Undercooking is a direct pathogen survival risk. Salmonella in poultry survives below 165 degrees Fahrenheit. E. coli in ground beef survives below 155 degrees. When inspectors document that food was not cooked to required minimums, they are recording conditions under which those pathogens can reach a customer's plate alive.
The dual chemical citations compound the risk. Improperly stored chemicals near food can contaminate ingredients, prep surfaces, or finished dishes without any visible sign. Mislabeled chemical containers create a secondary hazard: employees may use a substance without knowing its concentration or intended purpose.
For anyone who ate at Bonding in the days surrounding May 8, the combination of unapproved sourcing, inadequate cooking temperatures, unsanitized food contact surfaces, and improper handwashing represents a layered exposure. Each violation individually is a documented risk. Together, they describe a kitchen where multiple safeguards failed at once.
The Longer Record
Bonding: High-Severity Violations Over Time
May 8 was not an outlier. State records show 29 inspections on file for Bonding, with 328 total violations accumulated across that history. The restaurant has never been emergency-closed.
The most recent inspection before May 8 was on March 10, 2026, just two months earlier. That visit produced 7 high-severity and 4 intermediate violations. The visit before that, in March 2025, produced 9 high-severity violations. The pattern across eight documented inspection cycles shows the count of high-severity violations has never dropped to zero, and in most cases has exceeded five.
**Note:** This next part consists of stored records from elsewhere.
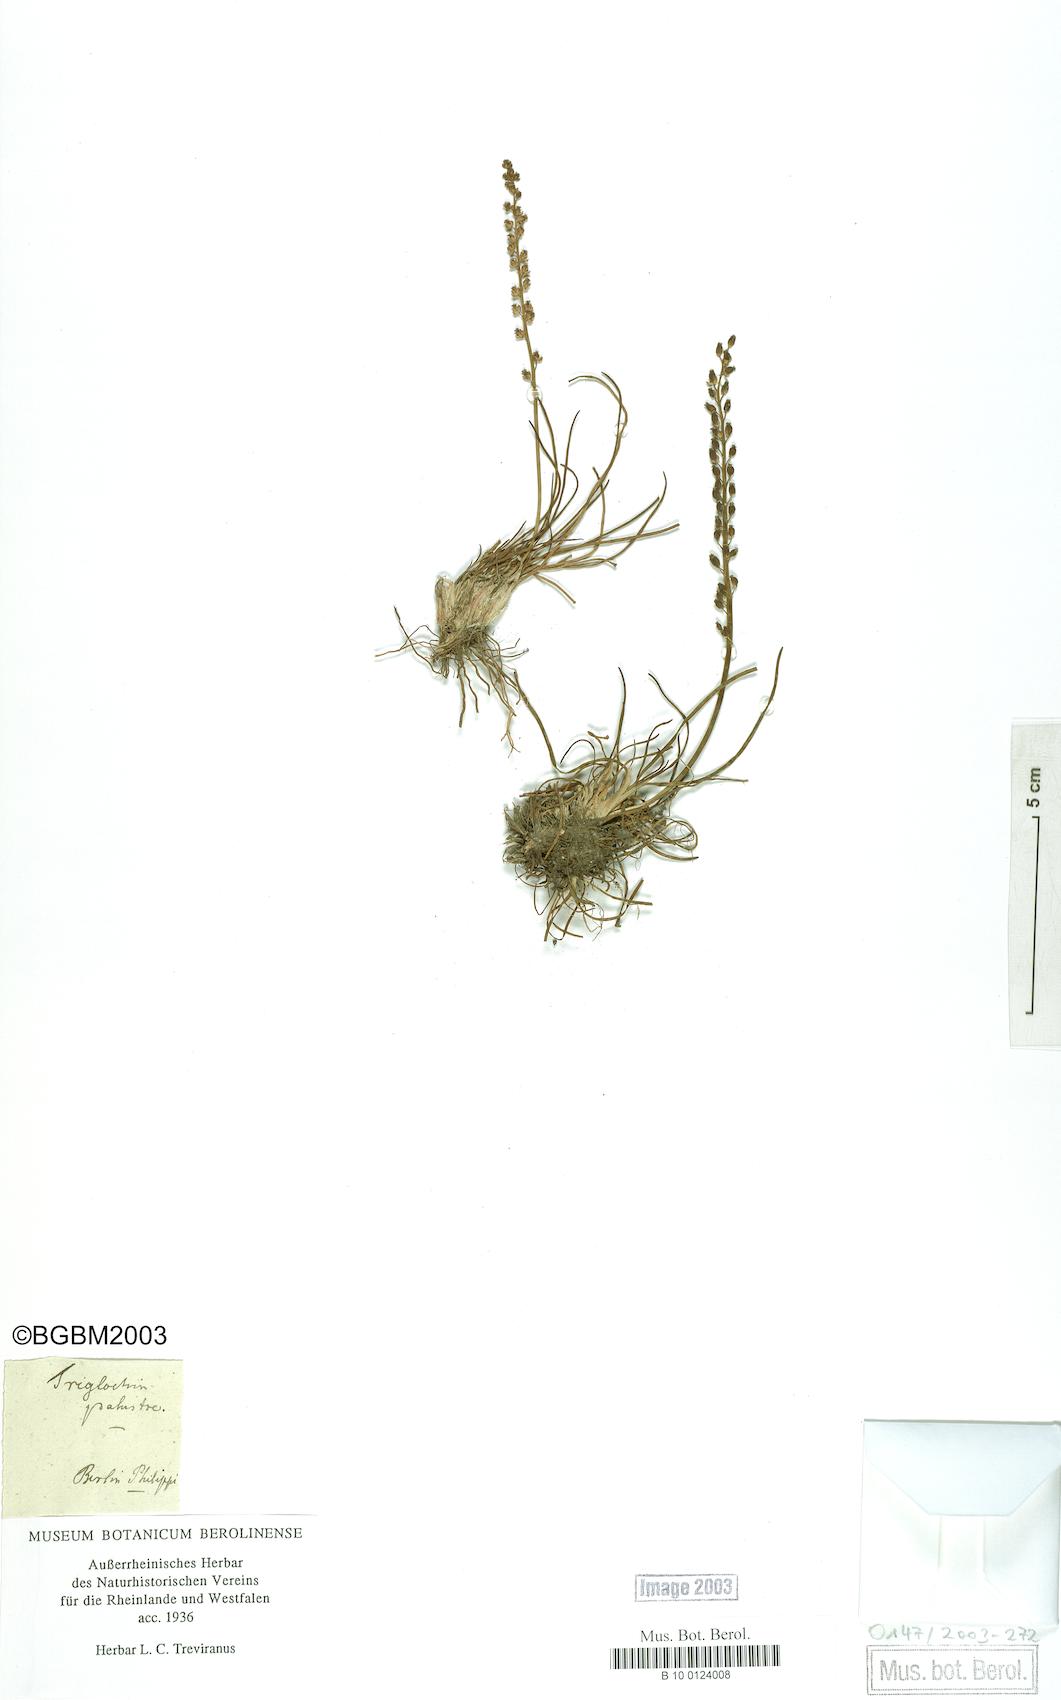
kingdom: Plantae
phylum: Tracheophyta
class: Liliopsida
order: Alismatales
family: Juncaginaceae
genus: Triglochin
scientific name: Triglochin palustris
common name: Marsh arrowgrass
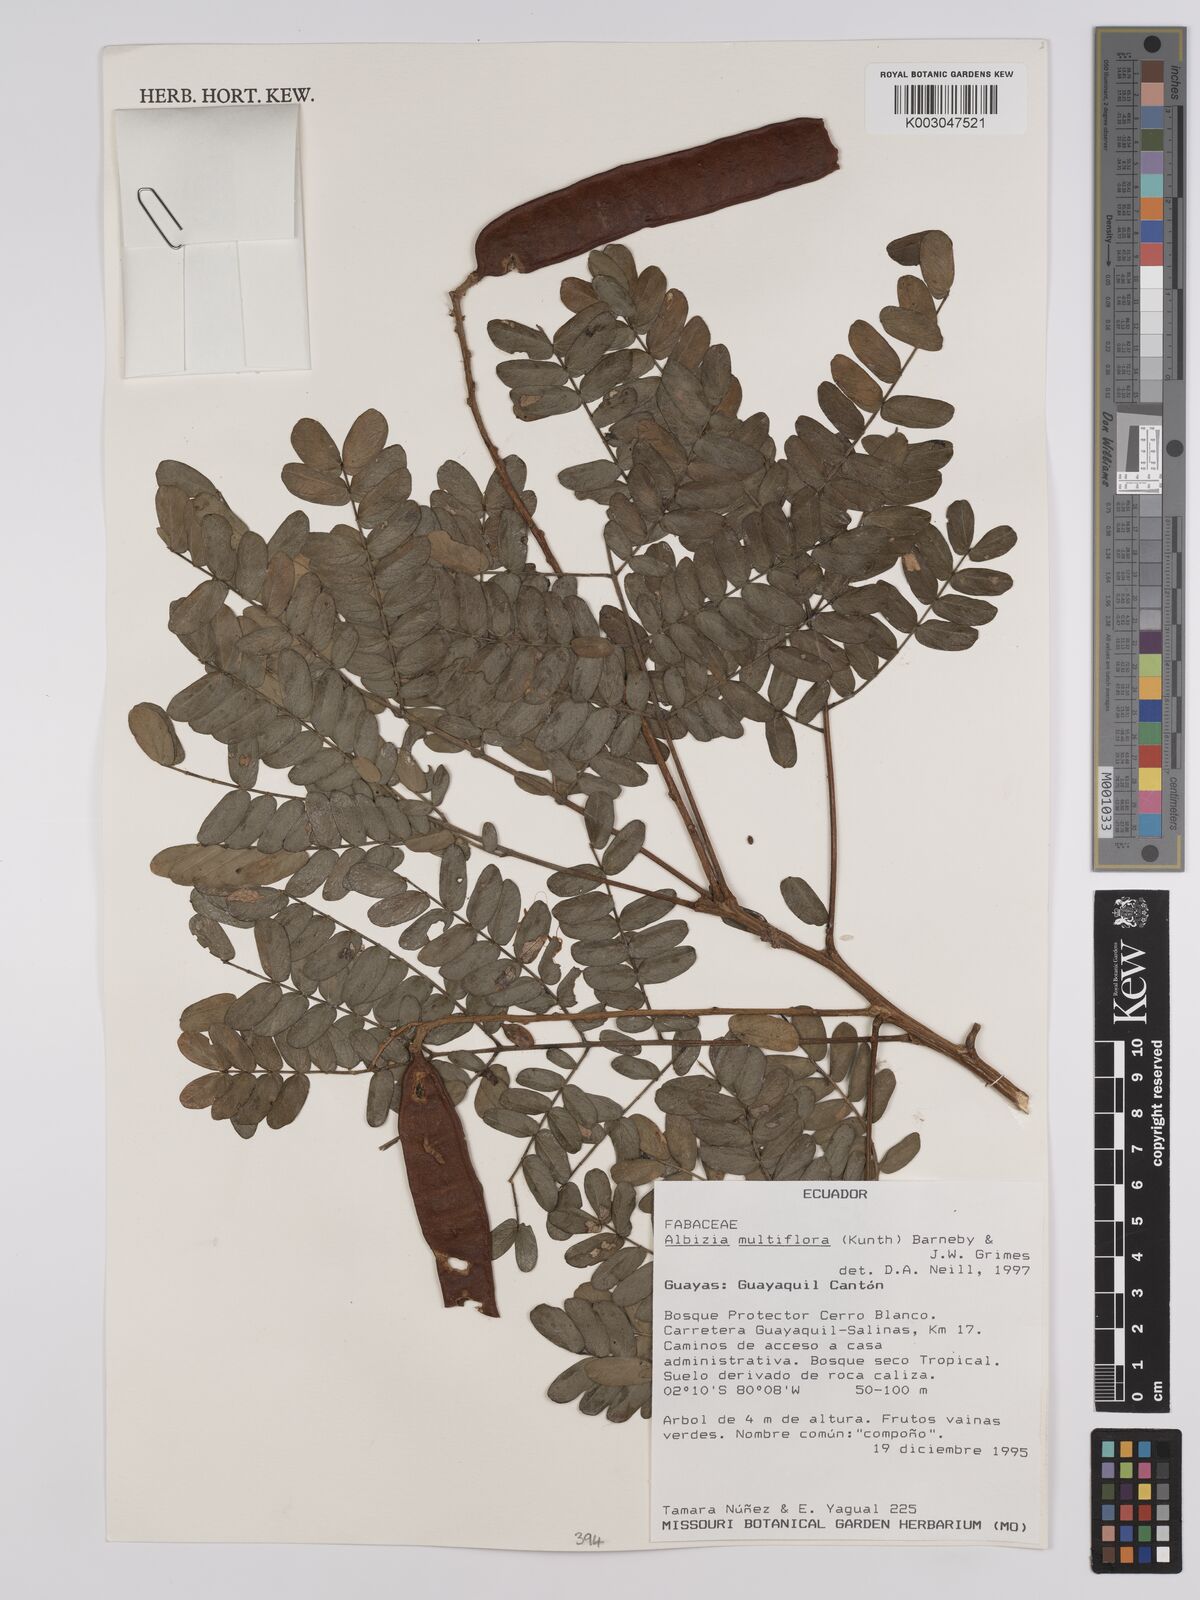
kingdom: Plantae
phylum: Tracheophyta
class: Magnoliopsida
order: Fabales
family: Fabaceae
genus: Albizia
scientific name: Albizia multiflora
Two inspections were conducted on the same day in June 2024. The first produced 5 high-severity violations and 1 intermediate. The second, a callback on the same date, still found 1 high-severity violation remaining.
The May 8 inspection, with 10 high-severity violations, is the highest single-visit count in the recent record shown here. It came two months after a 7-high inspection, which itself came three months after a 9-high inspection.
Bonding remained open after inspectors left on May 8.